A KEY TO UNDERSTANDING Beacon Hill, particularly as lawmakers and advocates scramble to pass or kill bills as the legislative session comes to an end, is the dynamic between lawmakers.
Unlike other state houses, it’s not Democrats fighting Republicans, or the executive branch battling the legislative branch. It’s the House versus the Senate.
And as the clock ticks towards midnight Wednesday, the final day of the legislative session, each side makes a bid for leverage in the negotiations behind closed doors, with policies and legislation on the table as bargaining chips. Procrastination mixes with frustration that spills out into legislative leaders’ scrums with reporters.
When senators on Monday passed legislation allowing supervised drug injection sites as an opioid overdose prevention measure, House Speaker Ron Mariano offered up an exasperated response. He criticized the Senate for taking up the proposal at the last minute “because it’s a very difficult expectation for us to hear it, especially when it has proposals, major proposals, that we haven’t even had the opportunity to debate or vote on.”

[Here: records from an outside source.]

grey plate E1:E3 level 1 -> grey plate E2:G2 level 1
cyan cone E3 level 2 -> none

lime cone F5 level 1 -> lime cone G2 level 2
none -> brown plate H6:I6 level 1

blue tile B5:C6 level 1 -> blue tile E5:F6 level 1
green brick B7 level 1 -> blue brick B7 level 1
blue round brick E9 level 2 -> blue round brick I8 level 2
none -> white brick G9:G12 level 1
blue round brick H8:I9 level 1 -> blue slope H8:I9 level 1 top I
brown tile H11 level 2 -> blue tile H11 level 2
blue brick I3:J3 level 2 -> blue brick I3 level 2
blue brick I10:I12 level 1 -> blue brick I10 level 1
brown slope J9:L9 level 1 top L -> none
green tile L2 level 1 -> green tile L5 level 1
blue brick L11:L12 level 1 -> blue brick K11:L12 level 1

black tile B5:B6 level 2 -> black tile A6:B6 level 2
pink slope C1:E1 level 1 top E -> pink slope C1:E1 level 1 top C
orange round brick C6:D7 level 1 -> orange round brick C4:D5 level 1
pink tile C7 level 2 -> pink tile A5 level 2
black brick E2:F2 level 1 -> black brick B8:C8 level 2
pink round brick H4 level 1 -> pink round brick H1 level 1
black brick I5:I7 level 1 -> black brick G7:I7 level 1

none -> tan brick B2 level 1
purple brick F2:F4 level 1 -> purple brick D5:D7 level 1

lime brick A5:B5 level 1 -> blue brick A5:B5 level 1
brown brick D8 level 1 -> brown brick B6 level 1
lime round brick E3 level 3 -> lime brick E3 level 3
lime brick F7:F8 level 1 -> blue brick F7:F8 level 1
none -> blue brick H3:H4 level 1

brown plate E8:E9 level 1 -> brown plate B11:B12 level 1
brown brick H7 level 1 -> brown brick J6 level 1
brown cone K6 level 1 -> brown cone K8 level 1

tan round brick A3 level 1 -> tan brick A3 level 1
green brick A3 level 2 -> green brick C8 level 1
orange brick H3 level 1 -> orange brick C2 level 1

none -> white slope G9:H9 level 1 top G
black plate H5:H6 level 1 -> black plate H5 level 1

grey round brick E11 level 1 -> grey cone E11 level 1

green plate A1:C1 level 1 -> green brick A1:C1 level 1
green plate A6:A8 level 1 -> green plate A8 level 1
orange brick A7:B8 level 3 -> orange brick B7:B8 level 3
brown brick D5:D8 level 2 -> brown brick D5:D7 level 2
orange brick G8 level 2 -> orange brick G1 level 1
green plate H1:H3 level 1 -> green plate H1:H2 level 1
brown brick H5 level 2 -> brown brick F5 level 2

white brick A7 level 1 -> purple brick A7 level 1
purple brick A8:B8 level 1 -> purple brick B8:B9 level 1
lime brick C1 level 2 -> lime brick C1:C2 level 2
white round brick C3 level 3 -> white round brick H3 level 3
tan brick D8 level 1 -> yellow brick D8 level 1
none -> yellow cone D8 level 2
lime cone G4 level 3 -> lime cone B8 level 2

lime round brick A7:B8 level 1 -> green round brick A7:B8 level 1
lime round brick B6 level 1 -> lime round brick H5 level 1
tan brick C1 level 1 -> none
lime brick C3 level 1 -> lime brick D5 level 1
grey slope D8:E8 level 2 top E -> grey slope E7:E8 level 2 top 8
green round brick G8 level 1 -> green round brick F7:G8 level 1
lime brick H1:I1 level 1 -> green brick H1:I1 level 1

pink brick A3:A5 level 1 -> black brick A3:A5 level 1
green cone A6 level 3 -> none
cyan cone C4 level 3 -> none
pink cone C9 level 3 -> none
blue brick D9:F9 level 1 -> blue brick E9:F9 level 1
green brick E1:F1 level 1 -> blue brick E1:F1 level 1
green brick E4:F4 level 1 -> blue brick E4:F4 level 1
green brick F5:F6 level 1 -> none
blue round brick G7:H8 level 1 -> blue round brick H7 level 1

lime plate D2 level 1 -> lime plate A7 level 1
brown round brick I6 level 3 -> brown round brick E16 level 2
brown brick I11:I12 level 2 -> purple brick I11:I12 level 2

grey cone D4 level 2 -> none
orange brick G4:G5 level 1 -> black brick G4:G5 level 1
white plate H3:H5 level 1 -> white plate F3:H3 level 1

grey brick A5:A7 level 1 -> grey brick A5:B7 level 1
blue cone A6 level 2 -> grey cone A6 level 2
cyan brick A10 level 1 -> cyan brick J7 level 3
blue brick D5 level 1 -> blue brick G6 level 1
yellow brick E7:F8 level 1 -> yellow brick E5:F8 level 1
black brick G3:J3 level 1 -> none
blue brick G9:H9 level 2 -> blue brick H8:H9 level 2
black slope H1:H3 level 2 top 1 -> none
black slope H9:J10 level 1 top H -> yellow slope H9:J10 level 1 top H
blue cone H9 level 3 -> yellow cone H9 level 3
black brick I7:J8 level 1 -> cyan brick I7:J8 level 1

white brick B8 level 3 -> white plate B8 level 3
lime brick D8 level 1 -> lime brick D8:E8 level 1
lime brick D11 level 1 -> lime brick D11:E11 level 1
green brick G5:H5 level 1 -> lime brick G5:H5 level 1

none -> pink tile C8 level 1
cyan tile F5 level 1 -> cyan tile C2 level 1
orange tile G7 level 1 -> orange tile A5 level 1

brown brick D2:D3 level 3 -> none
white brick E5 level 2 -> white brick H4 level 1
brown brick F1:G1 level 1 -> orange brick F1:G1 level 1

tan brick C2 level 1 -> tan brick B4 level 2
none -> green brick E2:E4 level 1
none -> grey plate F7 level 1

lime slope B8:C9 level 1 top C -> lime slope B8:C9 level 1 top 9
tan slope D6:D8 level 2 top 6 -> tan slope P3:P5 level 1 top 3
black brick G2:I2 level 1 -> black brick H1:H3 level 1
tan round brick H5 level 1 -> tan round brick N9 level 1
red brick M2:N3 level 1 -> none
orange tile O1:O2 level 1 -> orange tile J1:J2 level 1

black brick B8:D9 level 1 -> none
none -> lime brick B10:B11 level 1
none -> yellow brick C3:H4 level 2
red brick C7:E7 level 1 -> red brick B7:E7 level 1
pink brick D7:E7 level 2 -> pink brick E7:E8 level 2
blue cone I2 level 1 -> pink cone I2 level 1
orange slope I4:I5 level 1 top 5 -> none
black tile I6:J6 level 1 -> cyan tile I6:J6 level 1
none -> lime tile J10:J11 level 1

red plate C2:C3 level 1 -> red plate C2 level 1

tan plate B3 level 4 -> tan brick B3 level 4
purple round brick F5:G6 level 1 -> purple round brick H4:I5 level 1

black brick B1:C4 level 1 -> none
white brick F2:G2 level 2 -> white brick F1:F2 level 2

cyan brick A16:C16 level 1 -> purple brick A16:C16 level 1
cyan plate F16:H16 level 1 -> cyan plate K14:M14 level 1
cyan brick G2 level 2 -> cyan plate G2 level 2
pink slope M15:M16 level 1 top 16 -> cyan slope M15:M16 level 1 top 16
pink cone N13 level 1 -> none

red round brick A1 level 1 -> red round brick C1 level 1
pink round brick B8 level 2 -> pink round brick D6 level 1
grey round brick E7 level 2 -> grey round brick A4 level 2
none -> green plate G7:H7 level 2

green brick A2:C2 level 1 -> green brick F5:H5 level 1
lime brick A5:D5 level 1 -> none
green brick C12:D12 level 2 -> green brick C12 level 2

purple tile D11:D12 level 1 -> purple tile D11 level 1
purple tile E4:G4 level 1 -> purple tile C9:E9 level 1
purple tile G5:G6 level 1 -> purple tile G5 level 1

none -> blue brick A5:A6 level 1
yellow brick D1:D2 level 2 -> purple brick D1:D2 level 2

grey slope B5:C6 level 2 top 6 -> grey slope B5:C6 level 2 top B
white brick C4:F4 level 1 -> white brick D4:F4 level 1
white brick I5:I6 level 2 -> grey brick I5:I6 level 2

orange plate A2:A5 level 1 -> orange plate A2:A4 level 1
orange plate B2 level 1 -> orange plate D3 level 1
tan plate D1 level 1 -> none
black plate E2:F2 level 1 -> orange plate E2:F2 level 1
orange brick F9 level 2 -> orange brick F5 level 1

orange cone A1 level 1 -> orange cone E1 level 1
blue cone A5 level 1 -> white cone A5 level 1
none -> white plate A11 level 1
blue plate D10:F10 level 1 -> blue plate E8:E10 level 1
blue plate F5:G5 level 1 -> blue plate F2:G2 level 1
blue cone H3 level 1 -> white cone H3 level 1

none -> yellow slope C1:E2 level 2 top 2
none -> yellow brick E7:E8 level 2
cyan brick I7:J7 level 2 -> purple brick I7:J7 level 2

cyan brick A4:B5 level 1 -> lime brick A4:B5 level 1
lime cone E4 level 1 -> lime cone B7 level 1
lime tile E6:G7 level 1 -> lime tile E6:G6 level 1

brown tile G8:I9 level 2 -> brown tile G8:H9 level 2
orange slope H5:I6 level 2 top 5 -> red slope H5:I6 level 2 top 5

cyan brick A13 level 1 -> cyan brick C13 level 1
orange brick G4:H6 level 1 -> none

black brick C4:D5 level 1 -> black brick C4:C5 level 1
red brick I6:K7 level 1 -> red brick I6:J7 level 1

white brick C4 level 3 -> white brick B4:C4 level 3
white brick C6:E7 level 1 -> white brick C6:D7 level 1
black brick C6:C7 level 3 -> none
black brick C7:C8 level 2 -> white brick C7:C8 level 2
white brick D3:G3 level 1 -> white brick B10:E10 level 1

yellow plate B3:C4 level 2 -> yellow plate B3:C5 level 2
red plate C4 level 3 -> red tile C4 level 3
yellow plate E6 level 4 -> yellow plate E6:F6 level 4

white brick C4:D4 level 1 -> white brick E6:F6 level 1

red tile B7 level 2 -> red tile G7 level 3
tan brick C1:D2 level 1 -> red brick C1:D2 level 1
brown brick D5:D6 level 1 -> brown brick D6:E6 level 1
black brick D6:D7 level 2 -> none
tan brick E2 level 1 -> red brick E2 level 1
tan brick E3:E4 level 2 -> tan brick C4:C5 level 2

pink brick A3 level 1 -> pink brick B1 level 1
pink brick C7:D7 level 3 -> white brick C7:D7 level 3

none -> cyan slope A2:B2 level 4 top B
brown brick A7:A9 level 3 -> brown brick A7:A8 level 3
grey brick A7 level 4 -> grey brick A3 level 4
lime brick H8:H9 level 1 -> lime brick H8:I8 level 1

“It sort of tells me you’re not really serious about passing the bill to begin with,” Mariano told reporters in the hallway outside his office. He later called it a longshot proposal.
A day later and down the hall, Senate President Karen Spilka spoke to a different huddle of reporters. When asked about a proposal to revise Boston’s property tax formula that was moving quickly through the House, Spilka began to read with relish from a crumpled piece of paper that had Mariano’s words from the day before.
The House proposal, a top priority for Boston Mayor Michelle Wu, would temporarily shift more of the city’s tax burden onto commercial property owners in order to avoid a spike in residential taxpayers’ bills. Mayor Tom Menino pushed through a similar bill 20 years ago.
Business groups have scrambled to kill the bill, which finally emerged from the Boston City Council in June, was heard by a legislative committee five days ago, and then moved swiftly through the House on a 132-24 vote on Tuesday.
Pressed on whether she was saying that the Boston bill wouldn’t be taken up by the Senate in the waning hours of formal sessions, Spilka said she hadn’t seen it yet so she couldn’t comment on the proposal.
For his part, Mariano rejected the comparison between a proposal for safe injection sites, which are illegal under federal law, and the Boston tax bill, a home rule petition, calling the two proposals as different as “night and day.”
The Legislature already had nine bills in House-Senate conference committees trying to resolve differences between the two branches by midnight Wednesday. The addition of several more bills to the agenda at the last minute in each branch could lead to as many as 13 conference committees.
The Boston tax bill cleared the House, garnering opposition only from the Republican caucus. Ahead of the vote, Wu and Aaron Michlewitz, the House Ways and Means chairman who also represents Boston’s North End, put out statements saying Wu agreed to sign an executive order limiting the scope of the proposal and the timeline of the tax shift to three years from five.
The agreement also calls for expanding the personal property tax exemption for small businesses, and requires city officials to set aside up to $45 million over three years for small businesses with 50 or fewer employees.
“As Boston addresses economic shifts impacting cities around the country, it is imperative that residents in this far too expensive housing market are protected from drastic spikes in housing costs,” Wu said in a statement. “And it is also critical for local small businesses to receive support and protection in this time of uncertainty.”
As the House advanced the proposal, business groups turned their attention to lobby the Senate.
“The commercial real estate industry is experiencing a post-pandemic crisis that will take 10 years to sort through,” James Rooney, head of the Greater Boston Chamber of Commerce, said in a statement issued Tuesday night. “With this policy, vulnerable businesses – the commercial tenants who will be burdened by the tax increase – will consider difficult relocation and closing choices, entrepreneurs will look elsewhere, the jobs of residents will be jeopardized, the vibrancy of downtown will be harder to recapture, and our competitiveness as a city and a state will suffer.”
Sen. Nick Collins, who represents South Boston, did not take a position on the proposal when he was approached outside the Senate chamber, and declined to say whether he and his colleagues will take it up before the Wednesday end of formal sessions. Bills can be taken up during informal sessions, but a single lawmaker can make the road to the governor’s desk more difficult through parliamentary maneuvers.
“I can’t speak for what the agenda’s going to look like between now and midnight tomorrow night,” Collins said. “A lot of things are fluid. This is one of them.”